The records START

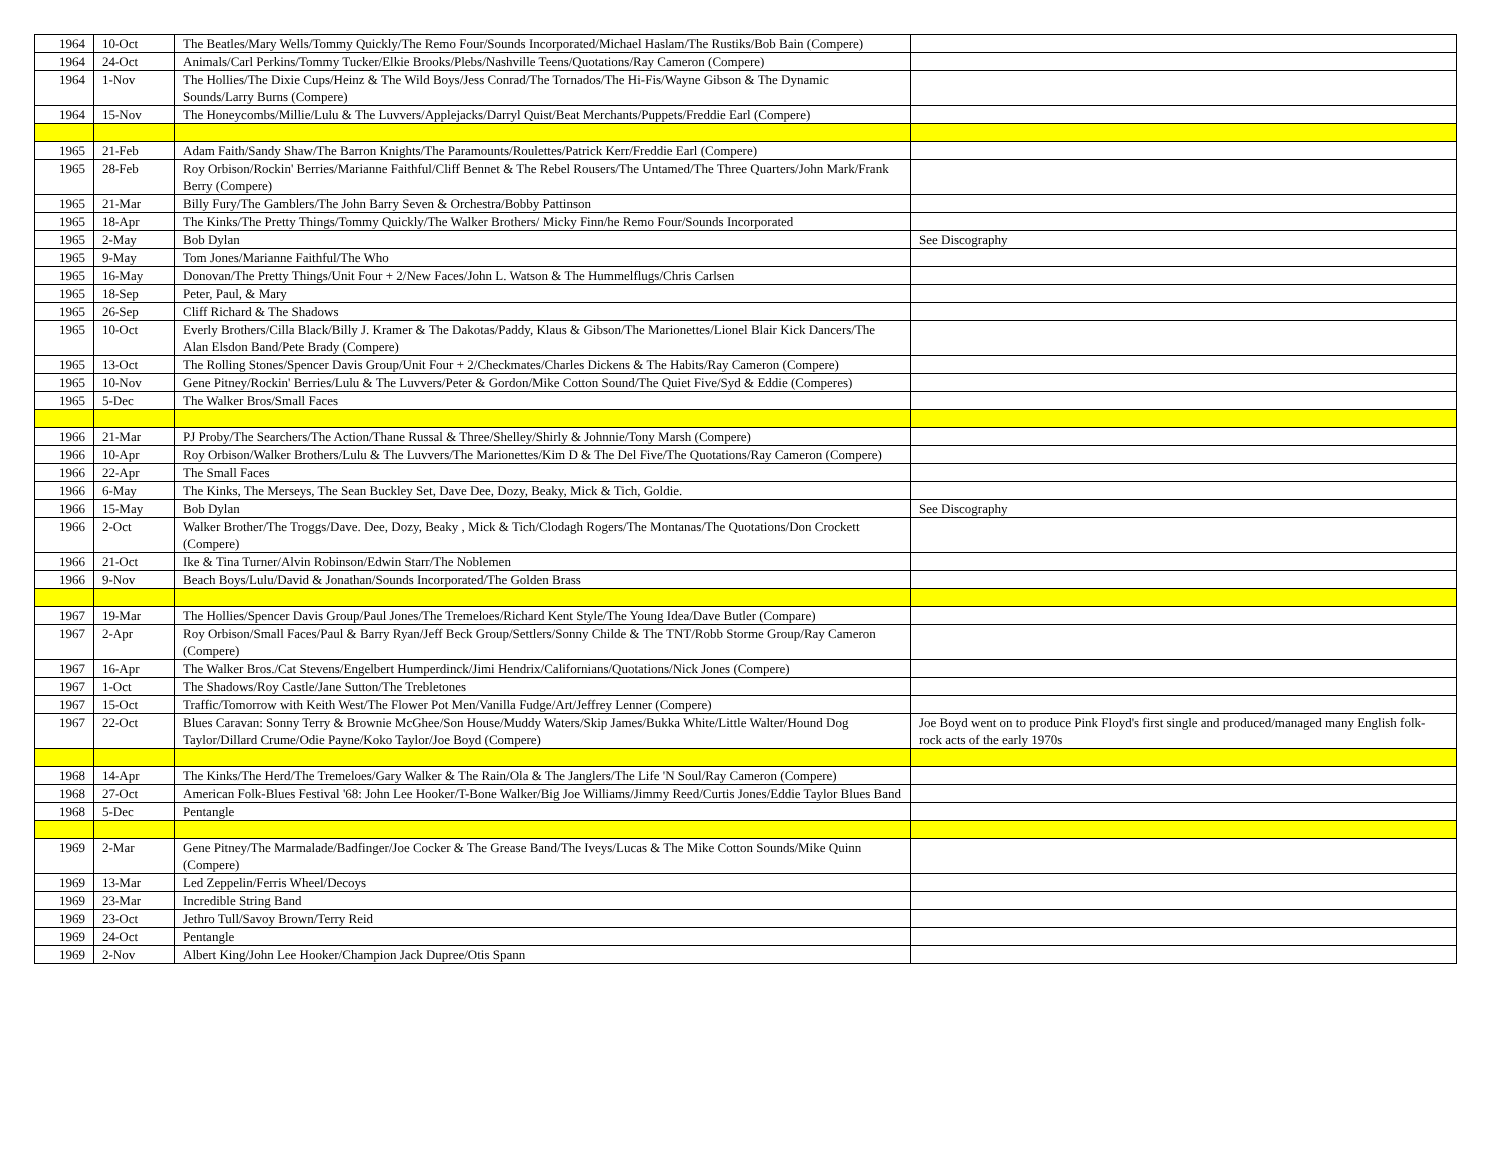| 1964 | 10-Oct | The Beatles/Mary Wells/Tommy Quickly/The Remo Four/Sounds Incorporated/Michael Haslam/The Rustiks/Bob Bain (Compere) | |
| 1964 | 24-Oct | Animals/Carl Perkins/Tommy Tucker/Elkie Brooks/Plebs/Nashville Teens/Quotations/Ray Cameron (Compere) | |
| 1964 | 1-Nov | The Hollies/The Dixie Cups/Heinz & The Wild Boys/Jess Conrad/The Tornados/The Hi-Fis/Wayne Gibson & The Dynamic Sounds/Larry Burns (Compere) | |
| 1964 | 15-Nov | The Honeycombs/Millie/Lulu & The Luvvers/Applejacks/Darryl Quist/Beat Merchants/Puppets/Freddie Earl (Compere) | |
| 1965 | 21-Feb | Adam Faith/Sandy Shaw/The Barron Knights/The Paramounts/Roulettes/Patrick Kerr/Freddie Earl (Compere) | |
| 1965 | 28-Feb | Roy Orbison/Rockin' Berries/Marianne Faithful/Cliff Bennet & The Rebel Rousers/The Untamed/The Three Quarters/John Mark/Frank Berry (Compere) | |
| 1965 | 21-Mar | Billy Fury/The Gamblers/The John Barry Seven & Orchestra/Bobby Pattinson | |
| 1965 | 18-Apr | The Kinks/The Pretty Things/Tommy Quickly/The Walker Brothers/ Micky Finn/he Remo Four/Sounds Incorporated | |
| 1965 | 2-May | Bob Dylan | See Discography |
| 1965 | 9-May | Tom Jones/Marianne Faithful/The Who | |
| 1965 | 16-May | Donovan/The Pretty Things/Unit Four + 2/New Faces/John L. Watson & The Hummelflugs/Chris Carlsen | |
| 1965 | 18-Sep | Peter, Paul, & Mary | |
| 1965 | 26-Sep | Cliff Richard & The Shadows | |
| 1965 | 10-Oct | Everly Brothers/Cilla Black/Billy J. Kramer & The Dakotas/Paddy, Klaus & Gibson/The Marionettes/Lionel Blair Kick Dancers/The Alan Elsdon Band/Pete Brady (Compere) | |
| 1965 | 13-Oct | The Rolling Stones/Spencer Davis Group/Unit Four + 2/Checkmates/Charles Dickens & The Habits/Ray Cameron (Compere) | |
| 1965 | 10-Nov | Gene Pitney/Rockin' Berries/Lulu & The Luvvers/Peter & Gordon/Mike Cotton Sound/The Quiet Five/Syd & Eddie (Comperes) | |
| 1965 | 5-Dec | The Walker Bros/Small Faces | |
| 1966 | 21-Mar | PJ Proby/The Searchers/The Action/Thane Russal & Three/Shelley/Shirly & Johnnie/Tony Marsh (Compere) | |
| 1966 | 10-Apr | Roy Orbison/Walker Brothers/Lulu & The Luvvers/The Marionettes/Kim D & The Del Five/The Quotations/Ray Cameron (Compere) | |
| 1966 | 22-Apr | The Small Faces | |
| 1966 | 6-May | The Kinks, The Merseys, The Sean Buckley Set, Dave Dee, Dozy, Beaky, Mick & Tich, Goldie. | |
| 1966 | 15-May | Bob Dylan | See Discography |
| 1966 | 2-Oct | Walker Brother/The Troggs/Dave. Dee, Dozy, Beaky , Mick & Tich/Clodagh Rogers/The Montanas/The Quotations/Don Crockett (Compere) | |
| 1966 | 21-Oct | Ike & Tina Turner/Alvin Robinson/Edwin Starr/The Noblemen | |
| 1966 | 9-Nov | Beach Boys/Lulu/David & Jonathan/Sounds Incorporated/The Golden Brass | |
| 1967 | 19-Mar | The Hollies/Spencer Davis Group/Paul Jones/The Tremeloes/Richard Kent Style/The Young Idea/Dave Butler (Compare) | |
| 1967 | 2-Apr | Roy Orbison/Small Faces/Paul & Barry Ryan/Jeff Beck Group/Settlers/Sonny Childe & The TNT/Robb Storme Group/Ray Cameron (Compere) | |
| 1967 | 16-Apr | The Walker Bros./Cat Stevens/Engelbert Humperdinck/Jimi Hendrix/Californians/Quotations/Nick Jones (Compere) | |
| 1967 | 1-Oct | The Shadows/Roy Castle/Jane Sutton/The Trebletones | |
| 1967 | 15-Oct | Traffic/Tomorrow with Keith West/The Flower Pot Men/Vanilla Fudge/Art/Jeffrey Lenner (Compere) | |
| 1967 | 22-Oct | Blues Caravan: Sonny Terry & Brownie McGhee/Son House/Muddy Waters/Skip James/Bukka White/Little Walter/Hound Dog Taylor/Dillard Crume/Odie Payne/Koko Taylor/Joe Boyd (Compere) | Joe Boyd went on to produce Pink Floyd's first single and produced/managed many English folk-rock acts of the early 1970s |
| 1968 | 14-Apr | The Kinks/The Herd/The Tremeloes/Gary Walker & The Rain/Ola & The Janglers/The Life 'N Soul/Ray Cameron (Compere) | |
| 1968 | 27-Oct | American Folk-Blues Festival '68: John Lee Hooker/T-Bone Walker/Big Joe Williams/Jimmy Reed/Curtis Jones/Eddie Taylor Blues Band | |
| 1968 | 5-Dec | Pentangle | |
| 1969 | 2-Mar | Gene Pitney/The Marmalade/Badfinger/Joe Cocker & The Grease Band/The Iveys/Lucas & The Mike Cotton Sounds/Mike Quinn (Compere) | |
| 1969 | 13-Mar | Led Zeppelin/Ferris Wheel/Decoys | |
| 1969 | 23-Mar | Incredible String Band | |
| 1969 | 23-Oct | Jethro Tull/Savoy Brown/Terry Reid | |
| 1969 | 24-Oct | Pentangle | |
| 1969 | 2-Nov | Albert King/John Lee Hooker/Champion Jack Dupree/Otis Spann | |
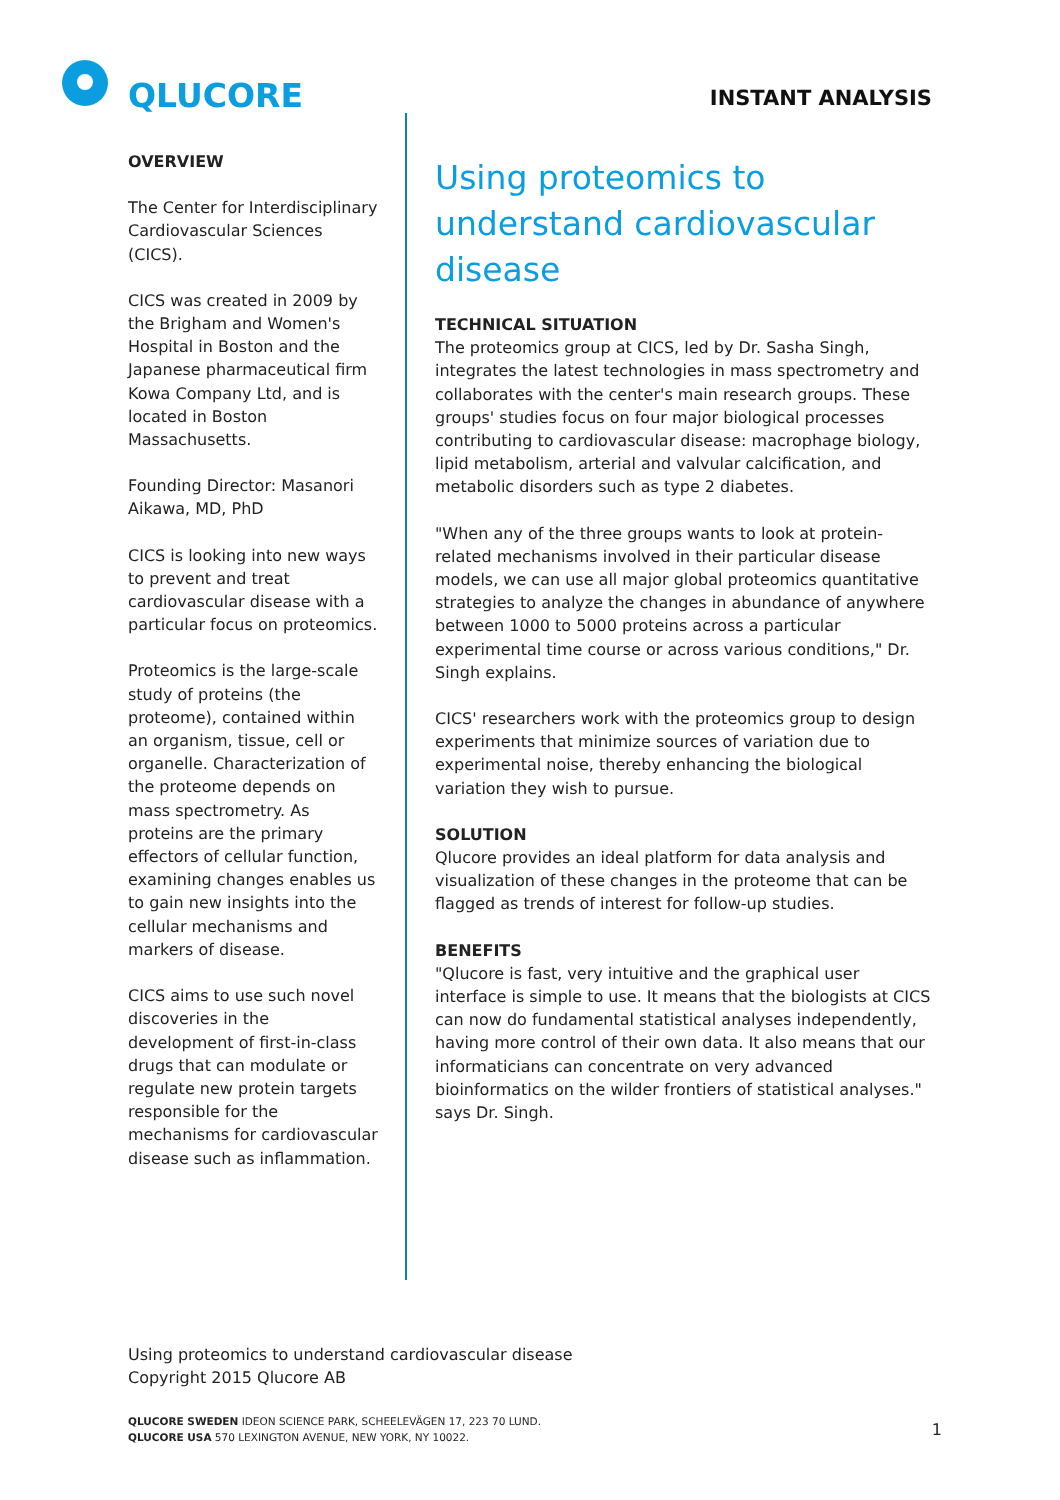QLUCORE
INSTANT ANALYSIS
OVERVIEW
The Center for Interdisciplinary Cardiovascular Sciences (CICS).
CICS was created in 2009 by the Brigham and Women's Hospital in Boston and the Japanese pharmaceutical firm Kowa Company Ltd, and is located in Boston Massachusetts.
Founding Director: Masanori Aikawa, MD, PhD
CICS is looking into new ways to prevent and treat cardiovascular disease with a particular focus on proteomics.
Proteomics is the large-scale study of proteins (the proteome), contained within an organism, tissue, cell or organelle. Characterization of the proteome depends on mass spectrometry. As proteins are the primary effectors of cellular function, examining changes enables us to gain new insights into the cellular mechanisms and markers of disease.
CICS aims to use such novel discoveries in the development of first-in-class drugs that can modulate or regulate new protein targets responsible for the mechanisms for cardiovascular disease such as inflammation.
Using proteomics to understand cardiovascular disease
TECHNICAL SITUATION
The proteomics group at CICS, led by Dr. Sasha Singh, integrates the latest technologies in mass spectrometry and collaborates with the center's main research groups. These groups' studies focus on four major biological processes contributing to cardiovascular disease: macrophage biology, lipid metabolism, arterial and valvular calcification, and metabolic disorders such as type 2 diabetes.
"When any of the three groups wants to look at protein-related mechanisms involved in their particular disease models, we can use all major global proteomics quantitative strategies to analyze the changes in abundance of anywhere between 1000 to 5000 proteins across a particular experimental time course or across various conditions," Dr. Singh explains.
CICS' researchers work with the proteomics group to design experiments that minimize sources of variation due to experimental noise, thereby enhancing the biological variation they wish to pursue.
SOLUTION
Qlucore provides an ideal platform for data analysis and visualization of these changes in the proteome that can be flagged as trends of interest for follow-up studies.
BENEFITS
"Qlucore is fast, very intuitive and the graphical user interface is simple to use. It means that the biologists at CICS can now do fundamental statistical analyses independently, having more control of their own data. It also means that our informaticians can concentrate on very advanced bioinformatics on the wilder frontiers of statistical analyses." says Dr. Singh.
Using proteomics to understand cardiovascular disease
Copyright 2015 Qlucore AB
QLUCORE SWEDEN IDEON SCIENCE PARK, SCHEELEVÄGEN 17, 223 70 LUND.
QLUCORE USA 570 LEXINGTON AVENUE, NEW YORK, NY 10022.
1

The records END

Nothing should appear in the answer except the lines above from the line with "Crockett (Compere) | |" through the line with "Group/Ray Cameron (Compere) | |", both included, written out exactly.

- Final answer
| 1966 | 2-Oct | Walker Brother/The Troggs/Dave. Dee, Dozy, Beaky , Mick & Tich/Clodagh Rogers/The Montanas/The Quotations/Don Crockett (Compere) | |
| 1966 | 21-Oct | Ike & Tina Turner/Alvin Robinson/Edwin Starr/The Noblemen | |
| 1966 | 9-Nov | Beach Boys/Lulu/David & Jonathan/Sounds Incorporated/The Golden Brass | |
| 1967 | 19-Mar | The Hollies/Spencer Davis Group/Paul Jones/The Tremeloes/Richard Kent Style/The Young Idea/Dave Butler (Compare) | |
| 1967 | 2-Apr | Roy Orbison/Small Faces/Paul & Barry Ryan/Jeff Beck Group/Settlers/Sonny Childe & The TNT/Robb Storme Group/Ray Cameron (Compere) | |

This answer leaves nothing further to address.